Toutefois, les patients atteints de maladies auto-immunes préexistantes ont été en grande partie exclus des essais cliniques portant sur les inhibiteurs du check-point en raison de la crainte d'effets indésirables accrus. Dans la pratique clinique, certains patients atteints de PR ont été traités au moyen d'inhibiteurs du check-point, mais les risques de toxicité et/ou de poussée de maladie n'ont pas été clairement définis.
Une cohorte de 84 malades
Sur les 84 patients atteints de maladie auto-immune préexistante qui ont développé un cancer et ont ensuite été traités par des inhibiteurs du check-point, les chercheurs ont identifié 22 patients atteints de PR avec une moyenne d'âge de 67 ans. Vingt des patients n’avaient aucun signe de maladie active, tel qu'indiqué par leur médecin traitant.
Seize des patients recevaient un traitement immunomodulateur pour leur PR au début du traitement aux inhibiteurs du check-point, dont huit recevaient des corticoïdes et sept du méthotrexate. Les cancers des patients comprenaient sept cas de mélanome, sept cas de cancer du poumon non à petites cellules (CPNPC) et d'autres. Treize patients ont reçu du pembrolizumab, neuf du nivolumab et quatre de l'ipilimumab, qui sont tous des inhibiteurs du check-point actuellement approuvés.
Une analyse rétrospective
Les chercheurs ont effectué une analyse rétrospective évaluant l'innocuité et l'efficacité de deux inhibiteurs du check-point, un anti-CTLA-4 et un anti-PD-1, chez des patients atteints de cancer et de maladies auto-immunes préexistantes traitées entre 2011 et 2018.
Les principaux critères d'évaluation de l'étude étaient l'incidence d'effets indésirables auto-immuns et les poussées de la maladie auto-immune. Le critère d'évaluation secondaire de l'étude était la survie globale.

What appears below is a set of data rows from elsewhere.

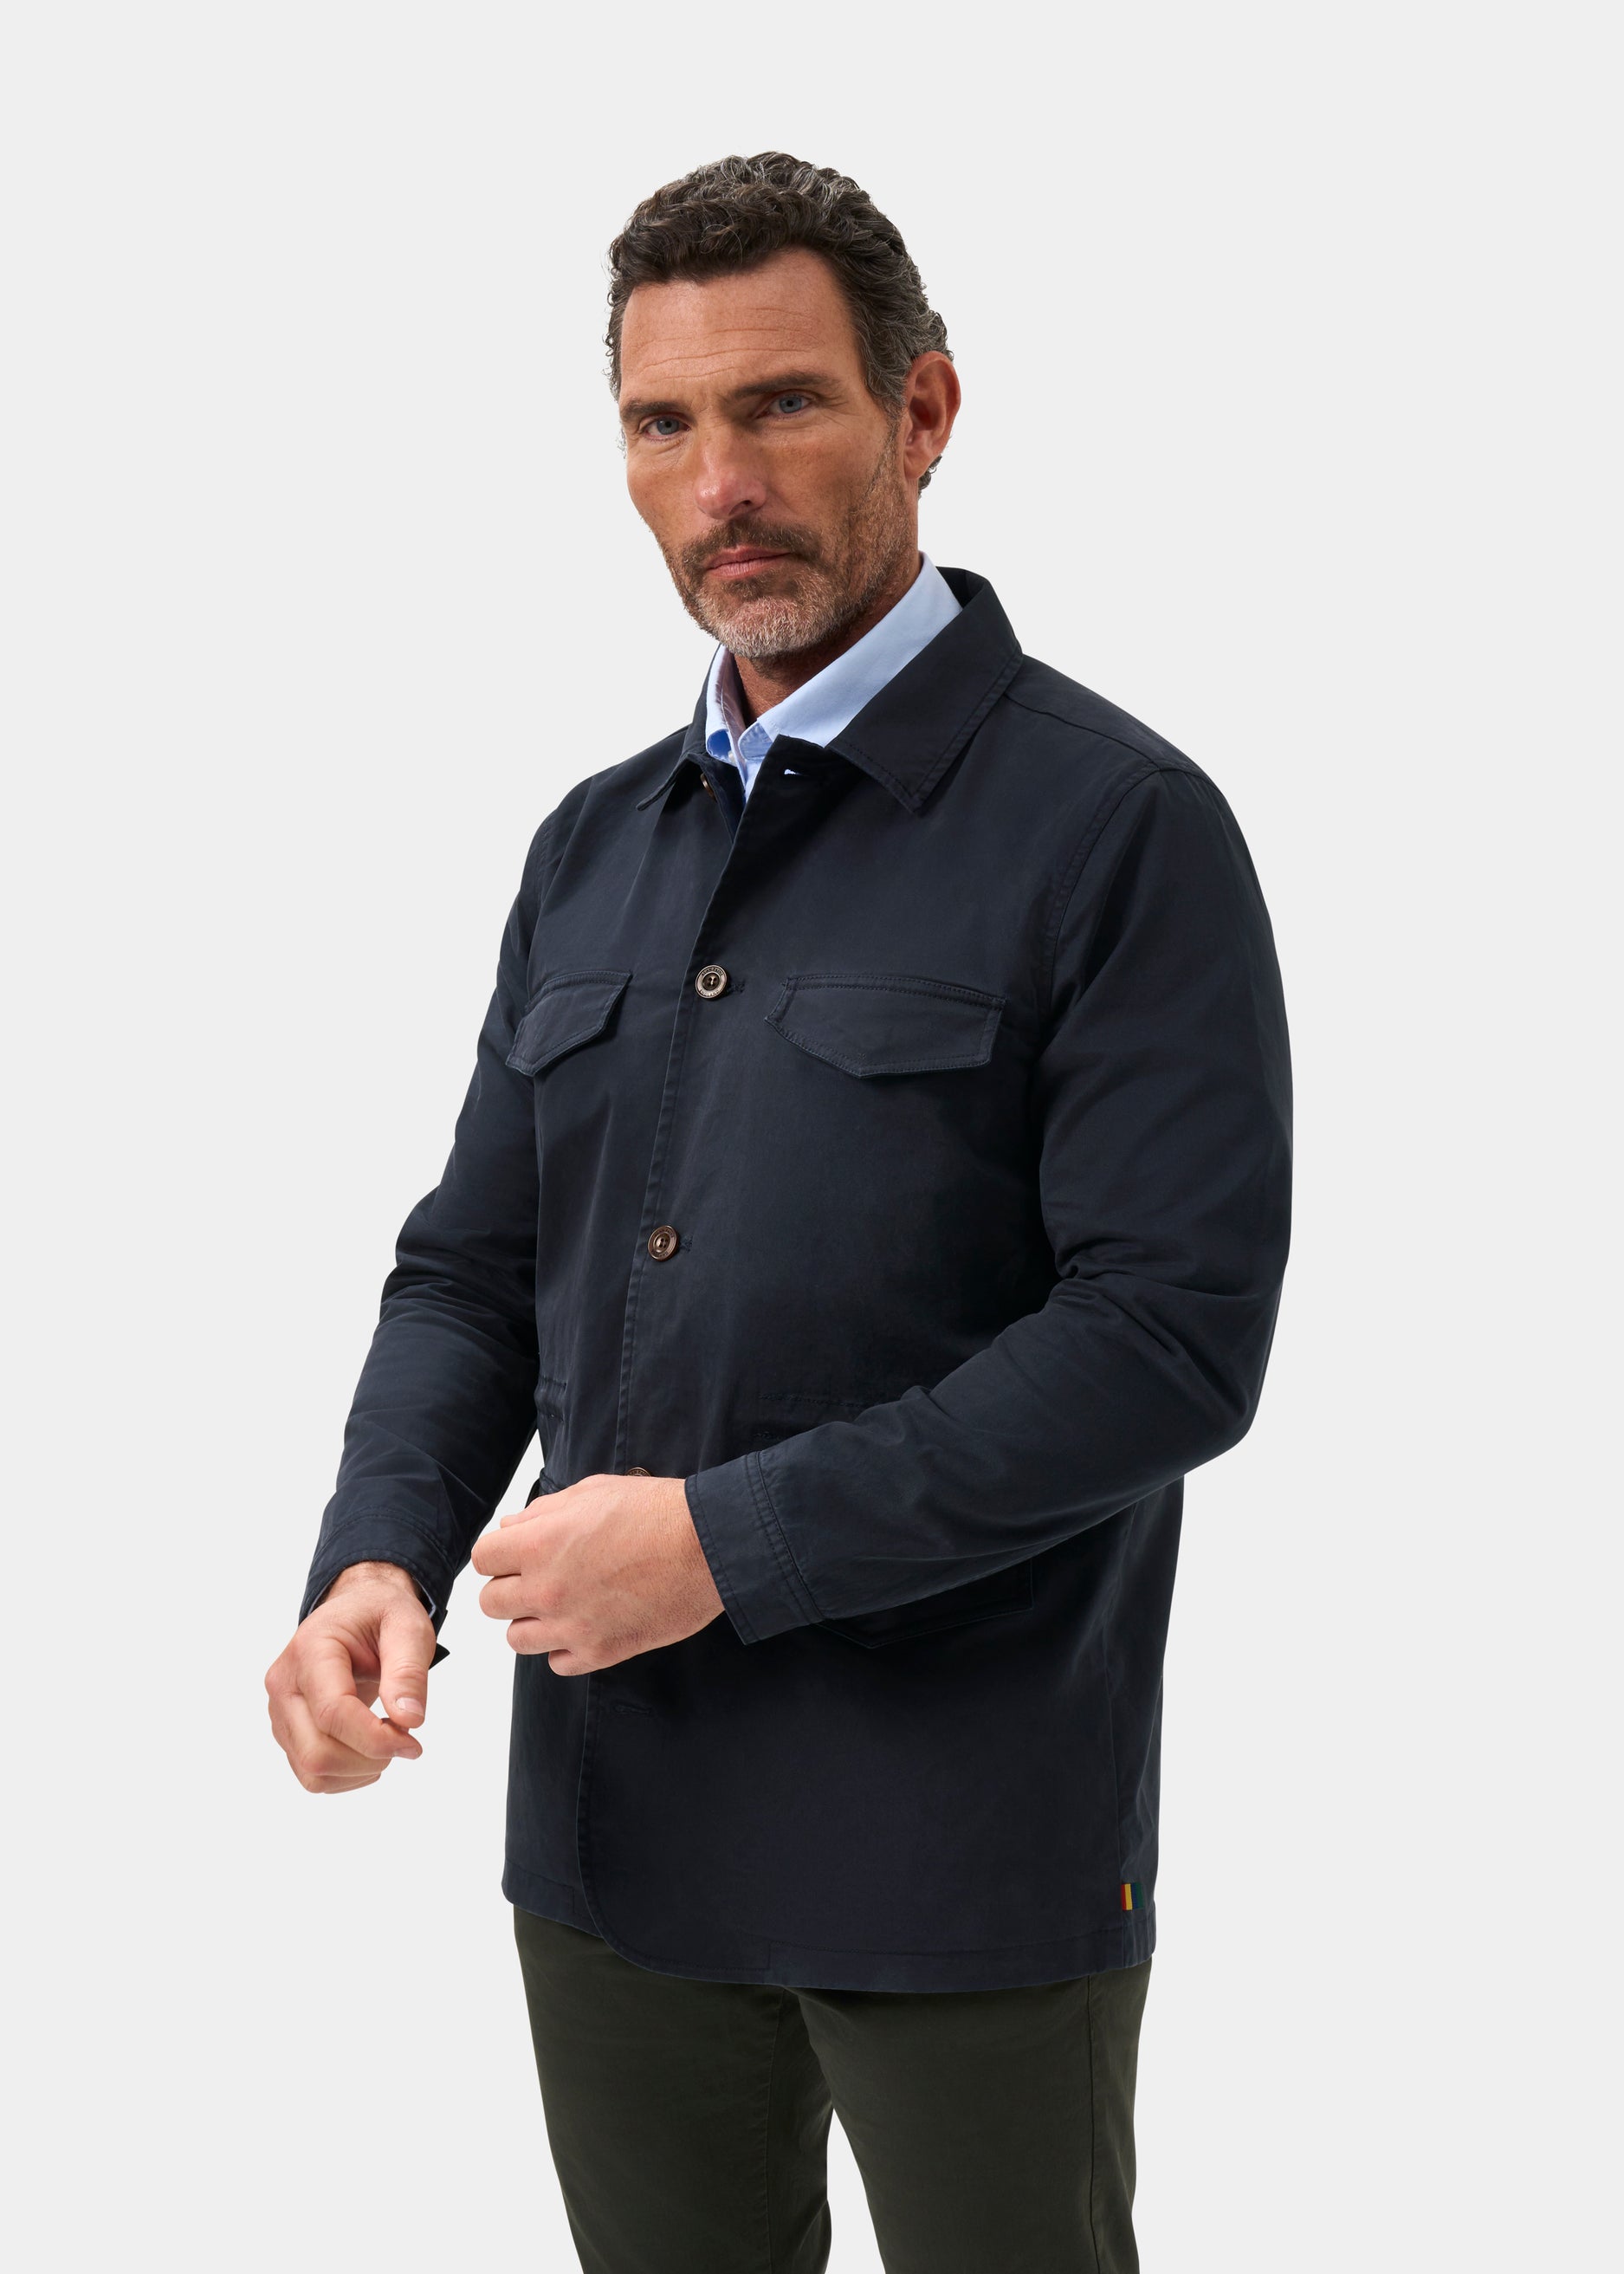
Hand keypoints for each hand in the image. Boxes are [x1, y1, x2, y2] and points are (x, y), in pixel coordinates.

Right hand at [265, 1562, 435, 1792]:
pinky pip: (312, 1776)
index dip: (376, 1738)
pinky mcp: (288, 1733)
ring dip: (359, 1771)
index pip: (333, 1713)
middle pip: (317, 1752)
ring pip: (312, 1772)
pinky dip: (347, 1776)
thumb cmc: (380, 1616)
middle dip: (370, 1758)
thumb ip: (409, 1672)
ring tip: (388, 1739)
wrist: (357, 1613)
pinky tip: (370, 1749)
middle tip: (405, 1741)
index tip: (413, 1741)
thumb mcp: (409, 1627)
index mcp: (310, 1651)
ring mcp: (281, 1713)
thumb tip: (410, 1720)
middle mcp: (285, 1685)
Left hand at [470, 1473, 723, 1673]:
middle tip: (539, 1578)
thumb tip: (513, 1529)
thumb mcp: (592, 1492)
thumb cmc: (656, 1512)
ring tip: (563, 1604)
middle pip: (491, 1602)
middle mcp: (547, 1590)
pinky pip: (557, 1664)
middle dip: (510, 1587)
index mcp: (539, 1544)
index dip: (499, 1553)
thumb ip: (543, 1512)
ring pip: (516, 1639)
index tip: (516, 1553)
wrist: (708, 1546)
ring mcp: (572, 1627)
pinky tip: (586, 1625)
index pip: (481, 1559)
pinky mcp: (600, 1653)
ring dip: (533, 1621)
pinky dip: (565, 1648)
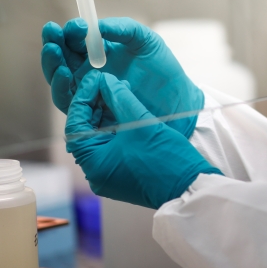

Pas de réelle modification de la PR
Bien que cette cohorte d'étude soit petite, les résultats suggèrent que les patients atteints de PR ont des effets indésirables graves liés au traitement par les inhibiteurs du check-point à un taux semblable à celui de la population des patients sans maladie auto-immune.
S'ils sont validés dans des essais cliniques prospectifs, les résultats de cette étude pourraient ouvrir de nouvelles options thérapeutiques pour les patients atteints de maladies auto-immunes et de cancer en prévoyant une cogestion du malade entre l'oncologue et le rhumatologue pour traiter les toxicités liées à l'immunothérapie.